Using `fitted(model_mnl, type = "probabilities")`, we obtain each respondent’s predicted probability of choosing each mode. Below are the first six individuals:

| id  |    bus   |    car   | carpool  |   rail   |
|----:|---------:|---------:|---------:|---------:|
|   1 | 0.023239 | 0.959926 | 0.003898 | 0.012936 |
|  10 | 0.015946 | 0.819694 | 0.070207 | 0.094153 |
| 100 | 0.602130 | 0.316474 | 0.042211 | 0.039185 |
| 101 | 0.296747 | 0.061357 | 0.054066 | 0.587830 |
| 102 | 0.305183 | 0.394521 | 0.013029 | 0.287267 |
| 103 | 0.031843 | 0.886666 | 0.038620 | 0.042871 |

- The entry in the **first row, last column** is **0.012936**.  
  - **Interpretation:** Individual 1 has about a **1.3%** predicted probability of choosing **rail** as their primary mode, given their cost and time attributes.

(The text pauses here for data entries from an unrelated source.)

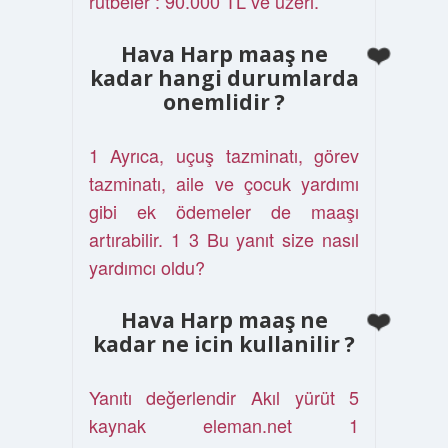
rütbeler : 90.000 TL ve üzeri.
Hava Harp maaş ne
kadar hangi durumlarda
onemlidir ?
1 Ayrıca, uçuş tazminatı, görev
tazminatı, aile ve çocuk yardımı
gibi ek ödemeler de maaşı
artırabilir. 1 3 Bu yanıt size nasıl
yardımcı oldu?
Hava Harp maaş ne
kadar ne icin kullanilir ?
Yanıtı değerlendir Akıl yürüt 5
kaynak eleman.net 1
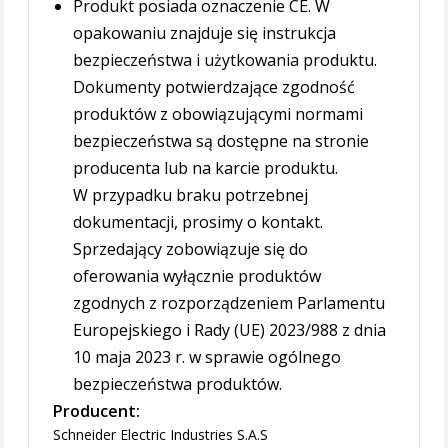
Produkt posiada oznaczenie CE. W
opakowaniu znajduje się instrukcja
bezpieczeństwa i użytkowania produktu.
Dokumenty potwierdzające zgodność
produktów z obowiązującymi normami
bezpieczeństwa są dostępne na stronie
producenta lub na karcie produktu.
W przypadku braku potrzebnej
dokumentacji, prosimy o kontakt.
Sprzedający zobowiązuje się do
oferowania wyłącznie produktów
zgodnych z rozporządzeniem Parlamentu
Europejskiego i Rady (UE) 2023/988 z dnia
10 maja 2023 r. w sprawie ogólnego
bezpieczeństwa produktów.
Producent:
Schneider Electric Industries S.A.S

- By contrast, that same individual has a **95.99%** probability of choosing **car**, reflecting both the high alternative‐specific intercept for car and the trade‐off against cost/time.

- Looking at **respondent 100**, the model assigns a **60.2%** probability to **bus**, suggesting this person’s cost/time profile makes bus the most likely choice.

These probabilities let us see, at the individual level, how cost and time trade‐offs translate into mode‐choice likelihoods—and can be aggregated to predict changes in overall mode shares under different cost/time scenarios.  

---

# Task 5

In [10]:
# 1. Compute alternative‐specific mean cost/time
cost_means <- tapply(commute_raw$cost, commute_raw$mode, mean)
time_means <- tapply(commute_raw$time, commute_raw$mode, mean)

# 2. Extract model coefficients
coefs <- coef(model_mnl)
intercepts <- c(
    bus     = 0,
    car     = coefs["(Intercept):car"],
    carpool = coefs["(Intercept):carpool"],
    rail    = coefs["(Intercept):rail"]
)
beta_cost <- coefs["cost"]
beta_time <- coefs["time"]

# 3. Systematic utilities at mean covariates: V_j = α_j + β_cost·mean_cost_j + β_time·mean_time_j
V <- intercepts + beta_cost * cost_means + beta_time * time_means

# 4. Choice probabilities at mean: P_j = exp(V_j) / Σ_k exp(V_k)
P <- exp(V) / sum(exp(V))

# 5. Marginal effects of rail’s time on each P_j:
#    ∂P_j/∂time_rail = β_time * P_j * (I[j=="rail"] − P["rail"])
ME_time_rail <- beta_time * P * ((names(P) == "rail") - P["rail"])

# 6. Tabulate results
me_df <- data.frame(
    mode           = names(P),
    probability    = round(P, 6),
    ME_time_rail   = round(ME_time_rail, 6)
)
print(me_df)


           mode probability ME_time_rail
bus         bus    0.141337     0.002890
car         car    0.543267     0.011108
carpool carpool    0.075853     0.001551
rail       rail    0.239542    -0.015549


### Marginal Effects of Rail Travel Time

| Mode    | Predicted Probability | ∂P/∂(Rail Time) |
|:--------|----------------------:|----------------:|
| bus     | 0.141337              |  0.002890       |
| car     | 0.543267              |  0.011108       |
| carpool | 0.075853              |  0.001551       |
| rail    | 0.239542              | −0.015549       |

- **Last row, first column** (rail probability = **0.239542**):  
  At the mean cost/time profile, about **23.95%** of commuters choose rail as their primary mode.

- **Last row, last column** (∂P/∂(Rail Time) for rail = **−0.015549**):  
  A one‐minute increase in rail travel time **decreases** the probability of choosing rail by **1.55 percentage points**.

> **Note on substitution:**  
> Because the marginal effect on rail is negative, commuters displaced from rail by slower times reallocate to the other modes. For example, each extra minute of rail time increases car probability by about 1.11 percentage points.